Crossfit Program 15/10/2018 -21/10/2018
Welcome to Phase 5, week 7 of our 2018 training plan.
Week 7. Moving things around and switching things up. We’ll be working on some lower reps ranges this week. If you ask me, this is where a lot the magic happens… It’s a balance between volume, strength, recovery and mental fortitude.
When your doing box step ups don’t go to high ideally your knee will be above your hip crease but we would rather you stepped up with power and control than fell up the box.
“leave your ego at the door”.
Monday
A.18min to complete
A1: Back Squat 5×5 @ 40×0
A2: Pull ups x 5×3-5 @ 41×0 (scales / weighted)
B.8min YGIG with partner
DB box step up x6el
C. 6min YGIG with partner
1x dead hang strict C2B Pull up
D.16mins to complete
3 Rounds
25 x Weight Plate GTOH -heavy
25 x Ring Row
Rest 2 min
E. 3 Rounds
25 x KB Swing
25 x DU
Tuesday
A.16min snatch complex
Snatch pull x1
Squats or power Snatch x1
Snatch balance x2
B.16min E2MO2M – work with a partner 70%+ (8 sets each)
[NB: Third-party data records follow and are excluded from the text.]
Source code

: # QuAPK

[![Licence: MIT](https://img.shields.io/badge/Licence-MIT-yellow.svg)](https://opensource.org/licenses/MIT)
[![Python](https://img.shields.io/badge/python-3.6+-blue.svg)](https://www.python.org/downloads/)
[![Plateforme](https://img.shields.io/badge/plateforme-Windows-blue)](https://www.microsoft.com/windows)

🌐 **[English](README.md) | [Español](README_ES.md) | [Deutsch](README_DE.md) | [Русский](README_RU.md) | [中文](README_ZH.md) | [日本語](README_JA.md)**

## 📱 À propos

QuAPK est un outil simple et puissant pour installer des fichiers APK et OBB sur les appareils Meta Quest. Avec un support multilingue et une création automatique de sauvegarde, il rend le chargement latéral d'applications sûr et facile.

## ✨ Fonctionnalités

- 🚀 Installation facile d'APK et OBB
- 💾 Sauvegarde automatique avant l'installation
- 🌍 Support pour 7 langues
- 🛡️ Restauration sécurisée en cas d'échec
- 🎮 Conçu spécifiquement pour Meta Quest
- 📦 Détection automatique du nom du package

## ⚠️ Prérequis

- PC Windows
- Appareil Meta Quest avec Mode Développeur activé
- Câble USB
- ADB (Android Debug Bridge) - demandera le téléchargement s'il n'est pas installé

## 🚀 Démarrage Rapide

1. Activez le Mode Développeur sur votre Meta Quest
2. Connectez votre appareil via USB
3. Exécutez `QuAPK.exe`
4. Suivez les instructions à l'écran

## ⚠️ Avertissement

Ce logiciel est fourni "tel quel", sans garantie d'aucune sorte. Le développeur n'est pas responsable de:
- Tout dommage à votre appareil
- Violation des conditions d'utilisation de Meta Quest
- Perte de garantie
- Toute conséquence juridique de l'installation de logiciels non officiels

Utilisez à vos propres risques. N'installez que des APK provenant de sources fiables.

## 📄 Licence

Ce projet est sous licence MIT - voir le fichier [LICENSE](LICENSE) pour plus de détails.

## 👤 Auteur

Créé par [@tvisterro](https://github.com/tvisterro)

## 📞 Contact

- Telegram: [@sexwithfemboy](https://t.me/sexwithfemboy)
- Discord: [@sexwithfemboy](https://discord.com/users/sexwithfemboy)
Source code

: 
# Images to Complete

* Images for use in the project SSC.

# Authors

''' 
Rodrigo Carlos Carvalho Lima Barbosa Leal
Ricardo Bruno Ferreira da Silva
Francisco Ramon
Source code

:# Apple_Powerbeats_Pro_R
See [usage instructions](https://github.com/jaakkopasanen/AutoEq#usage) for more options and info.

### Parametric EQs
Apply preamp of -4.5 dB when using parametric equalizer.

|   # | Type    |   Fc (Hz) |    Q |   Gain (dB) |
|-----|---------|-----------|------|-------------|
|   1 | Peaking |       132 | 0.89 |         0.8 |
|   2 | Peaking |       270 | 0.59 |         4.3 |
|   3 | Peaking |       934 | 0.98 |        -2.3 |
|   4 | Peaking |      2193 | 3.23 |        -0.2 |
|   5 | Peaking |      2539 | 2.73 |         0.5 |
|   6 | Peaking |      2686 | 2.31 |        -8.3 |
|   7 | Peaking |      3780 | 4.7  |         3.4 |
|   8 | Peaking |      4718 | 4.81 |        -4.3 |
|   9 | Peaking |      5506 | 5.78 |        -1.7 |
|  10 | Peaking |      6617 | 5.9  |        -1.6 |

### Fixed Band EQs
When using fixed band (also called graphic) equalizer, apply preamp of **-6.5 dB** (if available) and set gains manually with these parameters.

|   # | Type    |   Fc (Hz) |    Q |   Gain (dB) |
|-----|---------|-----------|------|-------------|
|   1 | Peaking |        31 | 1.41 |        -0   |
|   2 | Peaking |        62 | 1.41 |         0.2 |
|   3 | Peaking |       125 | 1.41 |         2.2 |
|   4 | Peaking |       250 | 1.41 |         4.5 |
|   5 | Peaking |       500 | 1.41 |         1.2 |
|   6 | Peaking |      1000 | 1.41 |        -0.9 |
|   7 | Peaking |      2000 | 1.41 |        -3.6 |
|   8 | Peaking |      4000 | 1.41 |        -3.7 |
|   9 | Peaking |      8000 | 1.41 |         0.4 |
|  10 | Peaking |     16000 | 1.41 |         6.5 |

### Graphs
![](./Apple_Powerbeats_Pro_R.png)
Hang power or hang squat snatch x1+1+1
C.4-5 round‘s
12 T2B /K2E /leg raises
24x wall balls
Wednesday
A. 3 rounds 1min between rounds
16x KB squats
8x ring dips or press ups
16x Kb swings
8x pull ups or ring rows
B. 30mins to complete
Bike or Row 2min
4MU / 8x pull and dips / 10x ring rows and press ups
Bike or Row 2min
16x DB Manmakres – medium
Bike or Row 2min
4MU / 8xpull n dips / 10 ring rows n press ups
Bike or Row 2min
16x DB Manmakres
Bike or Row 2min
4MU / 8xpull n dips / 10 ring rows n press ups
Bike or Row 2min
16x DB Manmakres
C. In remaining time
12x Kb curls
12x situps
Thursday – Gymnastics
Friday
A. 15min to complete
A1: Deadlifts 5×3- 5@ 40×0
A2: Bench press 5×6-8 @ 4xx0
B. 8min YGIG
YGIG with a partner
3x strict ring or box dips
*pause at top of each rep -full extension please
C.8min YGIG BB or DB
12x Reverse drop lunges
D.12min work / rest E2MO2M AMRAP
8x Deadlifts
8x bar facing burpees
*P1 will work for 2min P2 will rest then go….start were you finished each round
Saturday
A.16min Clean complex
Power clean x1
Hang squat clean x1
split jerk x2
B.16min EMOM – medium
0dd. power /squat clean x2
Even. push jerk and split jerk x1+1
C. 16min teams of 3 peeps
YGIG 4min per station
Row 10/12 cals each
Power Clean and press x3 each
Row 10/12 cals each
power Clean and press x3 each
*in your team you can only have 1bar so you must choose your team and weight wisely, move fast but with quality.
Sunday
A. 20min BB complex
Clean pull x1
Power clean x1
Front squat x1
Push press x1
Squat clean and press x1
Run 200 mtrs
rest 1min between rounds
*Build weight steadily and smoothly
B.2 Rounds for time of:
18 Calorie Row
15 Thrusters 42.5/30
12 Chest-to-bar Pull-ups
Part B. one person will complete the whole work out partners 2 will count reps and make a note of time. Then P2 will go.